Monthly Archives: January 2017

The White Moderate

In honor of Martin Luther King Day, today I wanted to share one of my favorite passages from Dr. King. It’s from a Letter from a Birmingham Jail, as Dr. King reflects upon the motivation for his work. He calls out the ‘white moderate’ – that person who “constantly says: ‘I agree with you in the goal you seek, but I cannot agree with your methods of direct action.'”

The white moderate is the greatest stumbling block of justice.

All of us in social justice work are all too familiar with the wide range of views and opinions on what actions are right and what actions are effective. These disagreements are good and healthy and productive.

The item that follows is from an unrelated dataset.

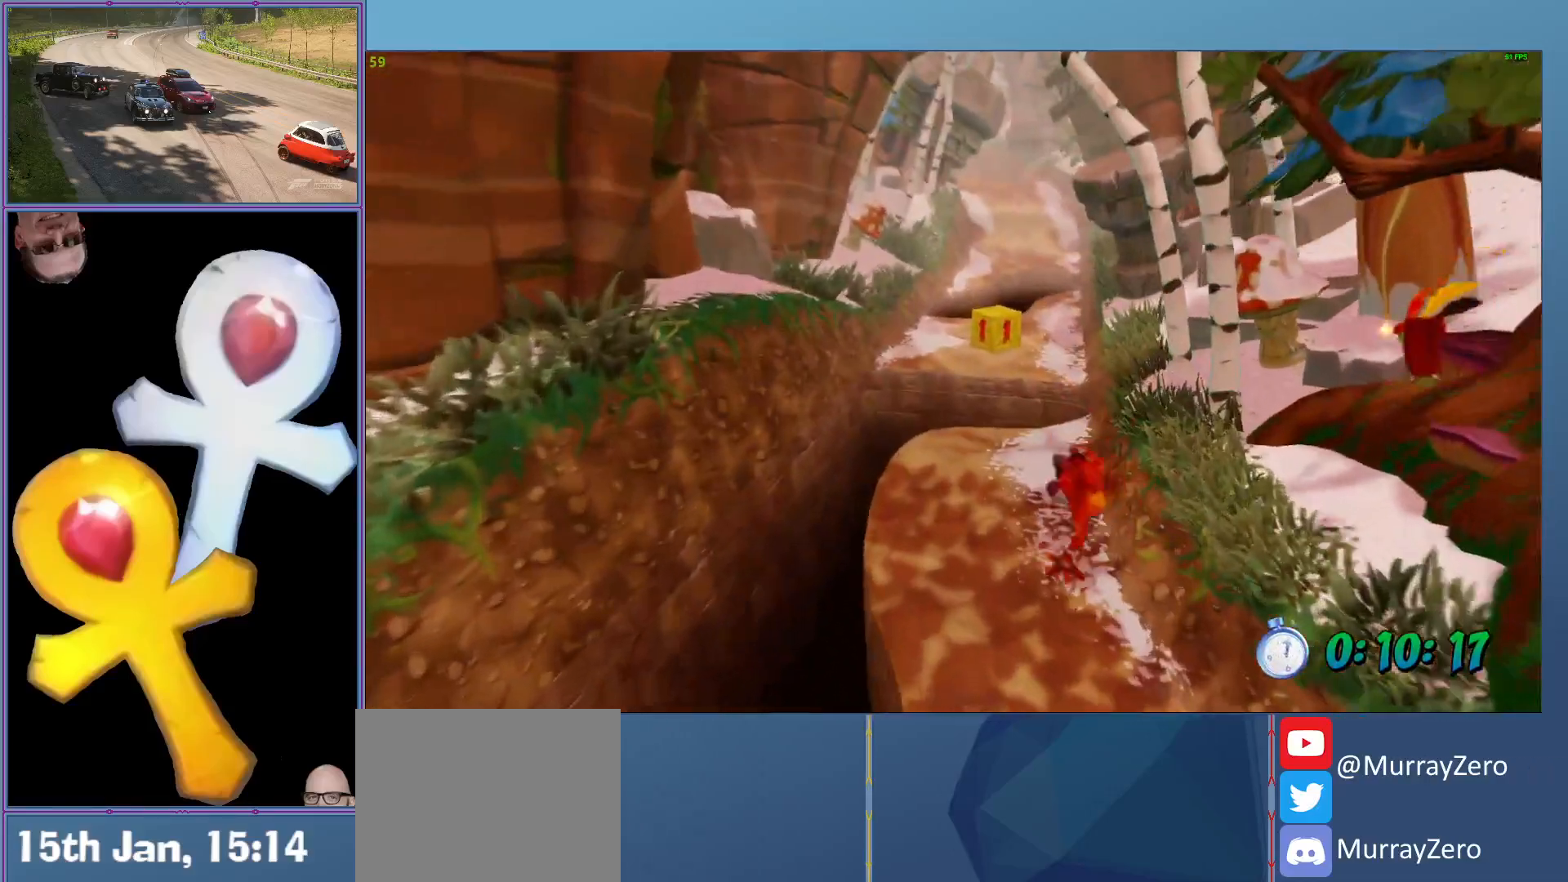
{"buttons": ["L2"], "left_stick": "up", "events": [[100, "A", "down"], [340, "A", "up"], [360, "R1", "up"]]}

But those of us with positions of relatively more power – us white activists in particular – need to be mindful not to become just another white moderate; to never “paternalistically believe he can set the timetable for another man’s freedom.”

The full passage is below:

I must make two honest confessions to you, my Christian and Jewish brothers. First, I must confess that over the past few years I have been gravely disappointed with the white moderate. I have almost reached the regrettable conclusion that the Negro’s great stumbling block in his stride toward freedom is not the White Citizen’s Counciler or the Ku Klux Klanner, but the white moderate, who is more devoted to “order” than to justice; who prefers a negative peace which is the absence of tension to a positive peace which is the presence of justice; who constantly says: “I agree with you in the goal you seek, but I cannot agree with your methods of direct action”; who paternalistically believes he can set the timetable for another man’s freedom; who lives by a mythical concept of time and who constantly advises the Negro to wait for a “more convenient season.” Shallow understanding from people of good will is more frustrating than absolute misunderstanding from people of ill will. Lukewarm acceptance is much more bewildering than outright rejection.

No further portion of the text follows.